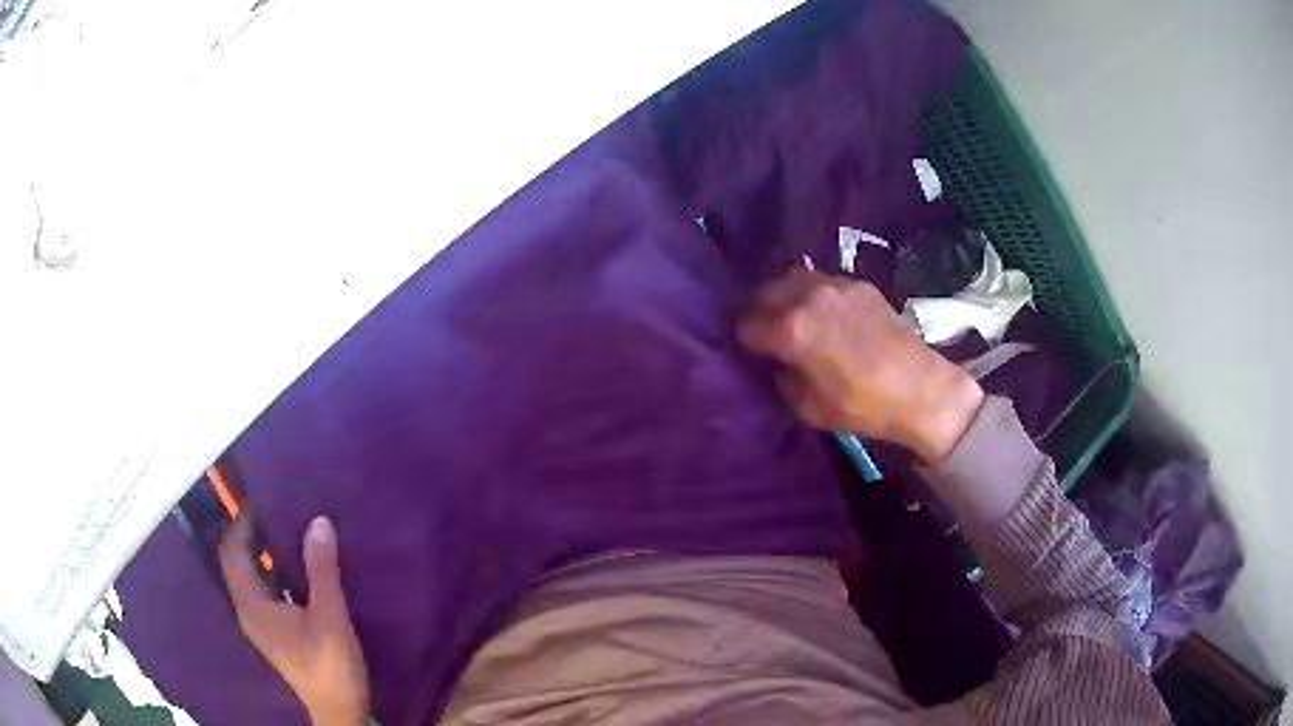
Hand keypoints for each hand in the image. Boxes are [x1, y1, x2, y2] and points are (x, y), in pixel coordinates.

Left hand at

--

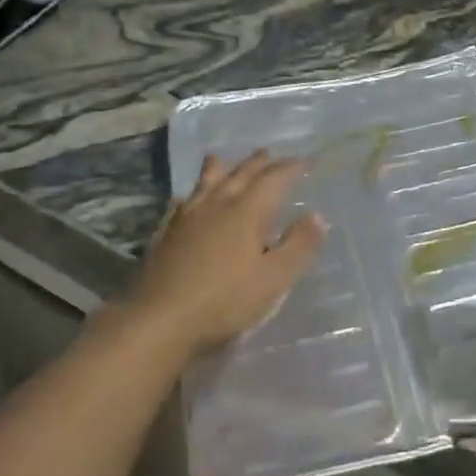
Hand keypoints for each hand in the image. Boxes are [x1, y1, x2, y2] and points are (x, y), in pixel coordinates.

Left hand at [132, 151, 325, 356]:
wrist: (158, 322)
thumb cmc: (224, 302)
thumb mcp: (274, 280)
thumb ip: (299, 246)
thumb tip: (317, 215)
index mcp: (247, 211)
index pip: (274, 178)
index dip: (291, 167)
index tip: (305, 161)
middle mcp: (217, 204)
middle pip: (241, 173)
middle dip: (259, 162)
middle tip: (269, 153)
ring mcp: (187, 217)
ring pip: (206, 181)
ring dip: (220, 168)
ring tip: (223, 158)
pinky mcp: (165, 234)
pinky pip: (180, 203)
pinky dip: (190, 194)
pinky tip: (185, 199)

* [TRY IT]:
Copy out only the lines above from the one with "ring pip: (206, 181)" to the one with "pinky tip: (185, 199)", inclusive, exactly as they stand.

* [ANSWER TO THE EXERCISE]:
ring pip: (206, 181)
ring dip: (220, 168)
ring tip: (223, 158)
pinky mcp: (165, 234)
pinky pip: (180, 203)
pinky dip: (190, 194)
pinky tip: (185, 199)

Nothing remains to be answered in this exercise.